Jon Stokes has an excellent description of the world of HFTs with its global network of supercomputers with "predatory algorithms (that) trawl the information stream, competing every millisecond to gain an informational advantage over rivals". He writes,
"Not everyone is convinced that liquidity is worth the attendant risks of HFT, which are very difficult to quantify when you're looking at HFT's potential impact on the market as a whole... there's... the possibility that HFT, with all of its enormous speed and complete automation, poses a larger systemic risk to our markets... It could be that this fast-moving system as a whole could quickly and dramatically fail in some unforeseen way, due to a combination of an external shock and unseen internal fragility... HFT's combination of speed, volume, secrecy, and lack of human oversight and intervention worries even those who trust the human players not use their machines to cheat at the game."

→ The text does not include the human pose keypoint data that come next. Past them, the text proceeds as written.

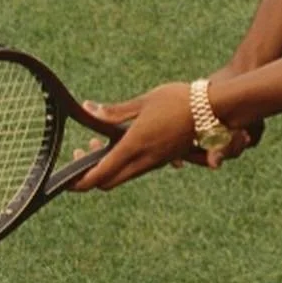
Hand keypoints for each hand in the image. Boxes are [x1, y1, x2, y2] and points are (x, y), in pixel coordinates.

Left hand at [66, 83, 260, 190]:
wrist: (214, 109)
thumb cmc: (179, 100)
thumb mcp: (143, 102)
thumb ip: (115, 112)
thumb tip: (89, 109)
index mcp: (135, 146)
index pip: (100, 174)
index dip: (80, 182)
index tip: (66, 180)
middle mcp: (144, 160)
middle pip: (109, 181)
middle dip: (91, 174)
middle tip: (82, 153)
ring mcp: (156, 162)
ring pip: (123, 175)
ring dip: (108, 166)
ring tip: (97, 144)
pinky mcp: (165, 159)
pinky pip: (138, 168)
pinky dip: (124, 162)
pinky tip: (121, 144)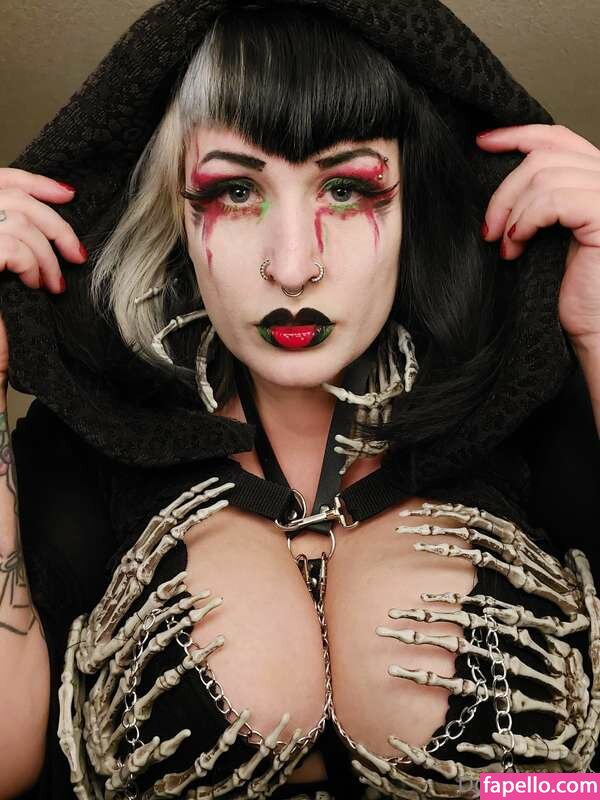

NYT op-ed on HFT and flash trades.
Update 2 (7/3/2010)
Richard Olsen argues that the discipline of high-frequency trading can revolutionise economics and finance by turning accepted assumptions on their head and offering novel solutions to today’s issues. He writes, "High-frequency data is a term used for tick-by-tick price information that is collected from financial markets. The tick data is valuable, because they represent transaction prices at which assets are bought and sold. The price changes are a footprint of the changing balance of buyers and sellers."